本文:
硬化剤としては、水分散イソシアネート(アクアネート200,日本ポリウレタン工業(株)製)(硬化剤1)、または水溶性エポキシ樹脂(デナコールEX−421,ナガセケムテックス(株)製)(硬化剤2)を用いた。
[実施例1]1液型水性低汚染塗料
上記合成例1で得られた水酸基含有ポリシルセスキオキサン1の水溶液100gと、上記製造例1で得られたアクリル樹脂系エマルション塗料A800gとを、撹拌機で混合し、1液型の水性低汚染塗料を調製した。
[実施例2〜8]1液型水性低汚染塗料
水酸基含有ポリシルセスキオキサン1、2、3、4または5の水溶液と、アクリル樹脂系エマルション塗料Aまたはウレタン樹脂系エマルション塗料Bとを、表2に示される割合で撹拌機にて混合し、1液型の水性低汚染塗料を調製した。
[実施例9〜13]2液型水性低汚染塗料
水酸基含有ポリシルセスキオキサン1または3の水溶液と、2液型ウレタン樹脂系エマルション塗料C主剤とを、表2に示される割合で撹拌機にて混合し、水酸基含有ポリシルセスキオキサンを含む主剤を調製した。この主剤に、硬化剤1(実施例9〜12)または硬化剤2(実施例13)を表2に示される割合で混合し、2液型の水性低汚染塗料を調製した。
[比較例1,2]1液型水性塗料(低汚染化剤なし)
アクリル樹脂エマルション塗料A(比較例1)またはウレタン樹脂系エマルション塗料B(比較例2)を用いた。
[比較例3,4]2液型水性塗料(低汚染化剤なし)
2液型ウレタン樹脂系エマルション塗料C主剤と、硬化剤1(比較例3)または硬化剤2(比較例4)とを、表3に示される割合で混合し、2液型の水性塗料を調製した。
[比較例5]1液型水性塗料(水酸基を含まないポリシルセスキオキサン含有)
比較合成例1で得られたポリシルセスキオキサン6の溶液と、アクリル樹脂エマルション塗料Aとを表3に示される割合で撹拌機にて混合し、1液型の水性塗料を調製した。
[比較例6]2液型水性塗料(水酸基を含まないポリシルセスキオキサン含有)
比較合成例1で得られたポリシルセスキオキサン6の溶液と、2液型ウレタン樹脂系エマルション塗料C主剤とを、表3に示される割合で撹拌機にて混合し、ポリシルセスキオキサン6を含む主剤を調製し、これに硬化剤1を表3に示される割合にて混合し、2液型の水性塗料を調製した。
[比較例7]溶剤系2液型低汚染塗料
溶剤系低汚染型ウレタン塗料(ネオペイントウレタン#5000AB,亜細亜工業(株)製)の主剤および硬化剤を表3に示される割合で混合し、溶剤系の2液型低汚染塗料を調製した。

確認用データ:
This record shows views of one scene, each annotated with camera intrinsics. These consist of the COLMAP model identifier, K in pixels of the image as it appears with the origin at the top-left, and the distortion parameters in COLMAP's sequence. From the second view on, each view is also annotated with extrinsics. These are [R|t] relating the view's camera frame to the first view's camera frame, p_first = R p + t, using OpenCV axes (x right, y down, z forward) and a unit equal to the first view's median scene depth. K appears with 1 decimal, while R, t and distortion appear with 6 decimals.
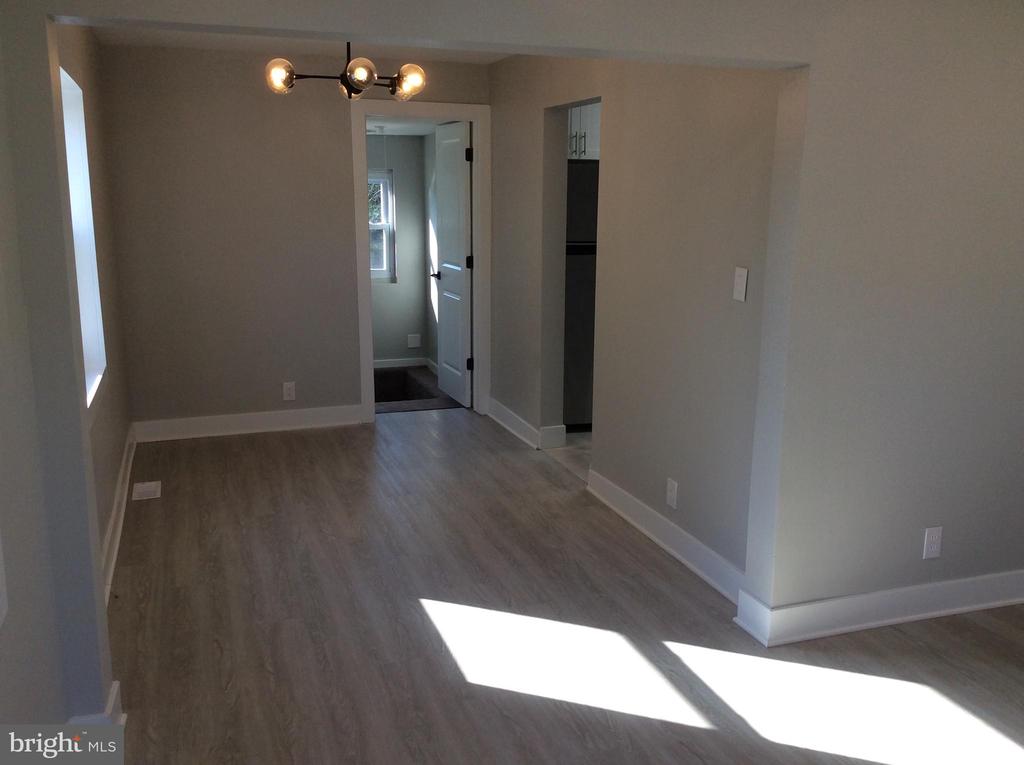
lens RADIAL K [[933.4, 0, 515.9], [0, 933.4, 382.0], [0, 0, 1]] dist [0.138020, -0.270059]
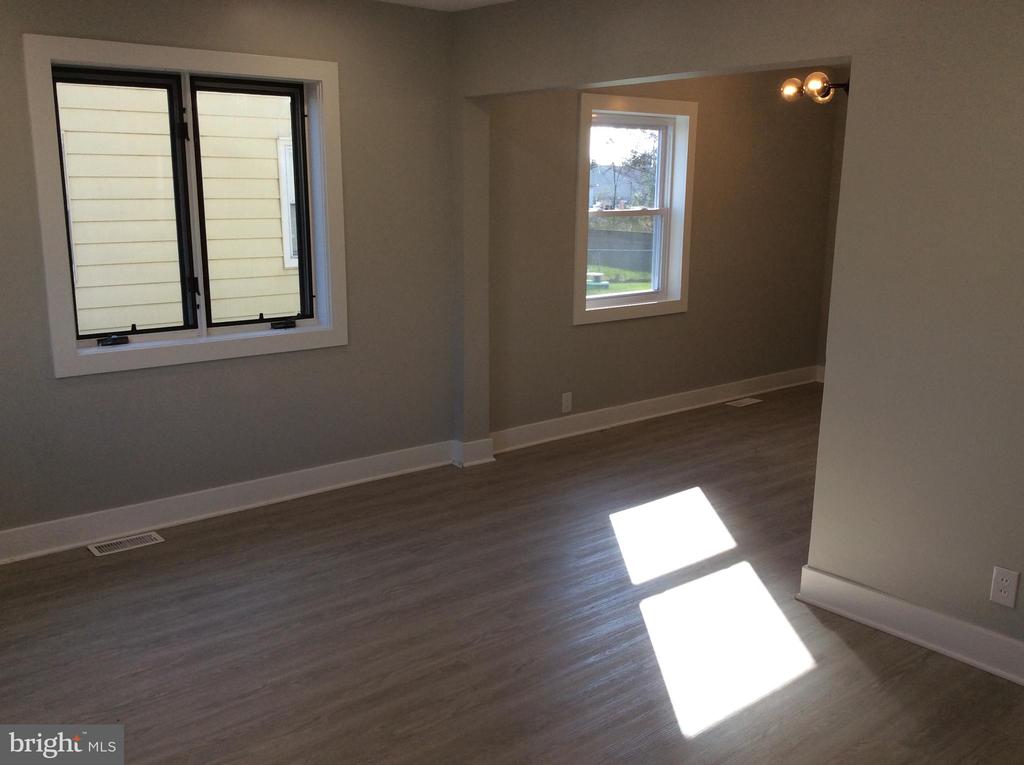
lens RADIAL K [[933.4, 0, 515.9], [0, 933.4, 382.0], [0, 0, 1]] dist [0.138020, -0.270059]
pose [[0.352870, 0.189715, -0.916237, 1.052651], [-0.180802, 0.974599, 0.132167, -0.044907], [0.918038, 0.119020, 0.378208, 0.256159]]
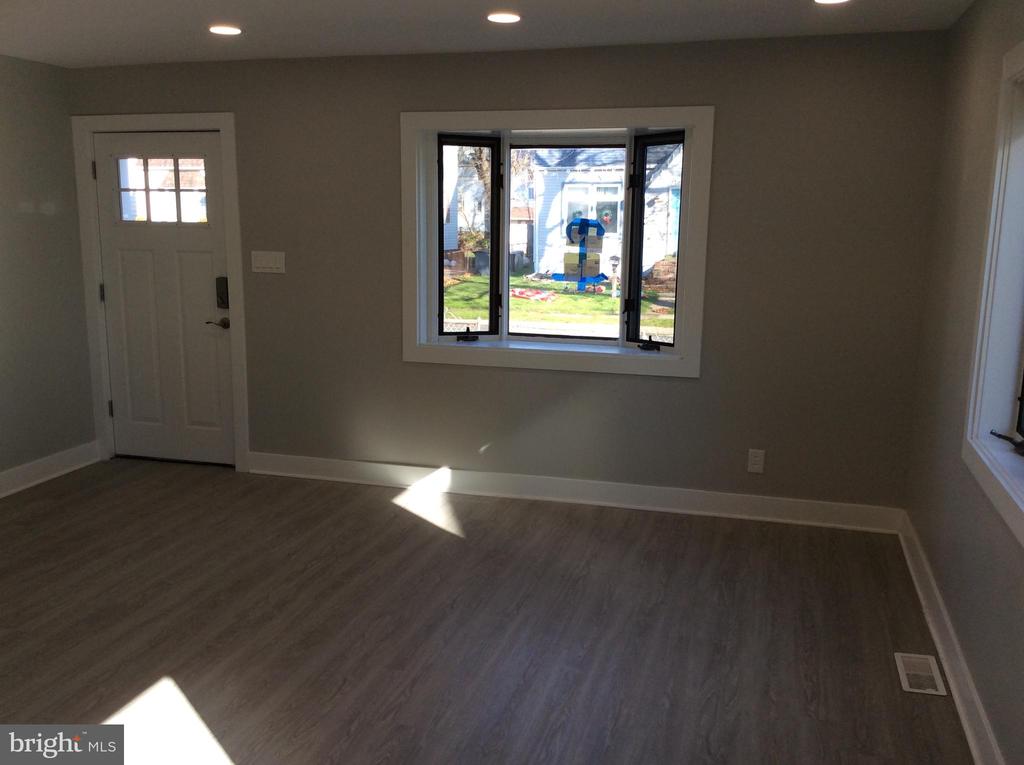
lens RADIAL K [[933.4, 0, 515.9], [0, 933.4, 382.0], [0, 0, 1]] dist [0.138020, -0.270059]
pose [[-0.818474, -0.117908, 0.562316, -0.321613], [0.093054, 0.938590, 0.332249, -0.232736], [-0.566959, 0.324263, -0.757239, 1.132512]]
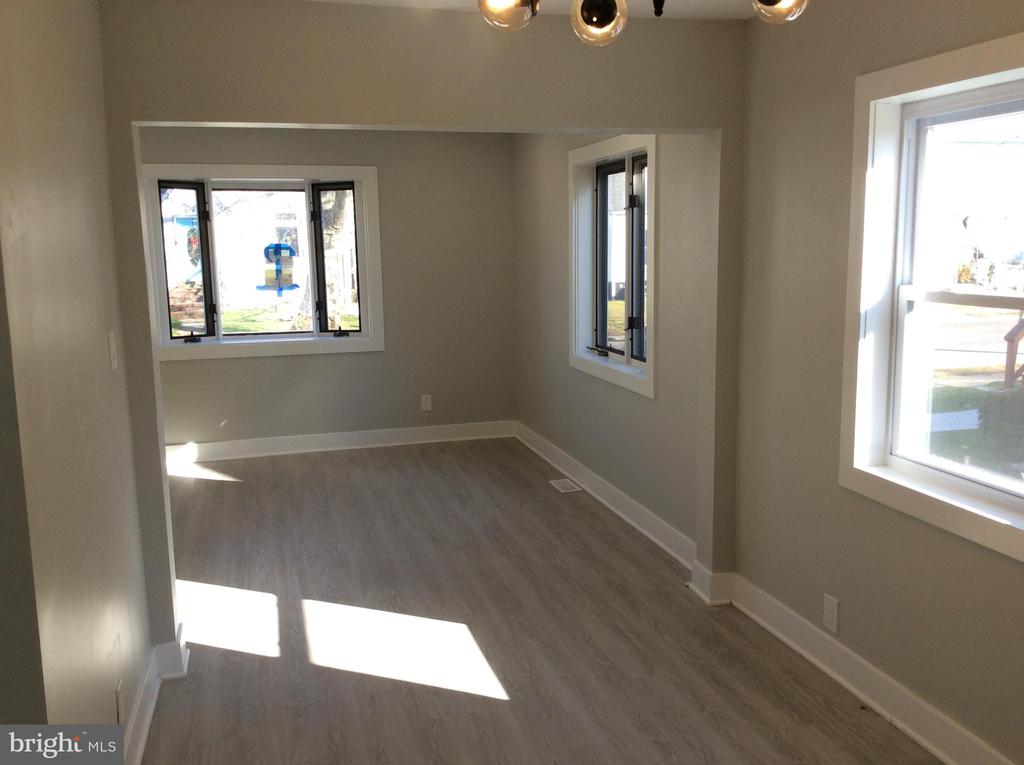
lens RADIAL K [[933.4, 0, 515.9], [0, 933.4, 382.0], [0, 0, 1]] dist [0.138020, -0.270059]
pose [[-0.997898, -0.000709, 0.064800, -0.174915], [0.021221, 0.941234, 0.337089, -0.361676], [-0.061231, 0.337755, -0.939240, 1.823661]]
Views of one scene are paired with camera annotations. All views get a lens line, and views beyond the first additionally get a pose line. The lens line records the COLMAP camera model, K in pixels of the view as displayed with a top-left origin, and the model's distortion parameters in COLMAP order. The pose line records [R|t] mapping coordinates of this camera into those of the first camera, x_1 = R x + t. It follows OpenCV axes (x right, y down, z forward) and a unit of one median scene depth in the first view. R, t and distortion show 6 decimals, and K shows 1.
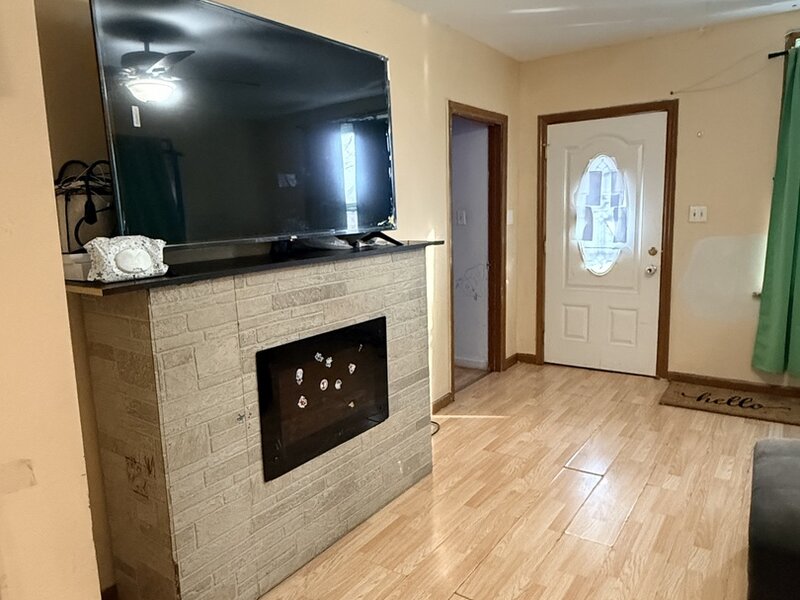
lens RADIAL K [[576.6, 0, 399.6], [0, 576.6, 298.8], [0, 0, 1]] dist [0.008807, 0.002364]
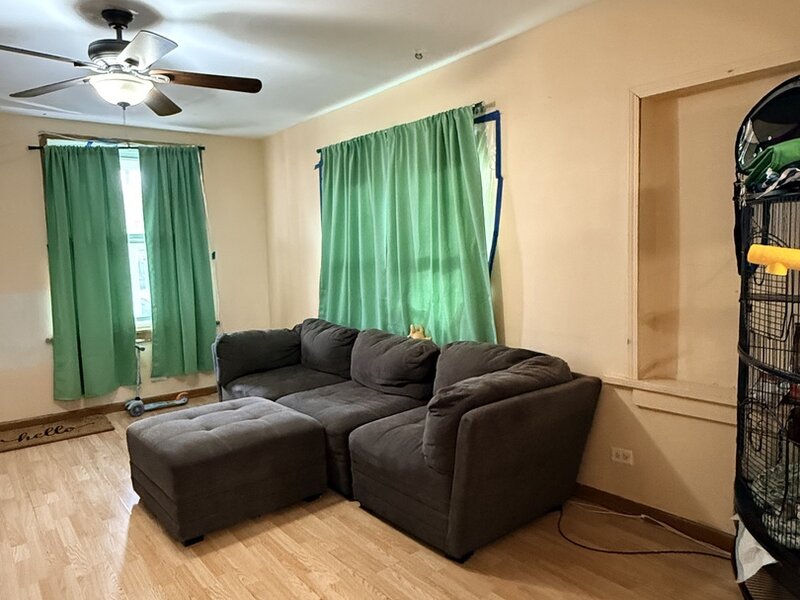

指示 1: 塗料の調製に関する本文から、「[比較例6]2液型水性塗料(水酸基を含まないポリシルセスキオキサン含有)」で始まり「2液型低汚染塗料を調製した。」で終わる部分を書き写してください。
指示 2: 塗料の調製に関する本文によると、比較例7で主剤と硬化剤を混合した溶剤系低汚染型ウレタン塗料の製品名は何ですか。
これらの資料は作業には使いません。

解答欄 1:
[比較例6]2液型水性塗料(水酸基を含まないポリシルセスキオキサン含有)
比較合成例1で得られたポリシルセスキオキサン6の溶液と、2液型ウレタン樹脂系エマルション塗料C主剤とを、表3に示される割合で撹拌機にて混合し、ポリシルセスキオキサン6を含む主剤を調製し、これに硬化剤1を表3に示される割合にて混合し、2液型の水性塗料を調製した。
[比較例7]溶剤系2液型低汚染塗料
溶剤系低汚染型ウレタン塗料(ネオペイントウレタン#5000AB,亜細亜工業(株)製)の主剤および硬化剤を表3に示される割合で混合し、溶剤系の2液型低汚染塗料を調製した。

解答欄 2: ネオペイントウレタン#5000ABです。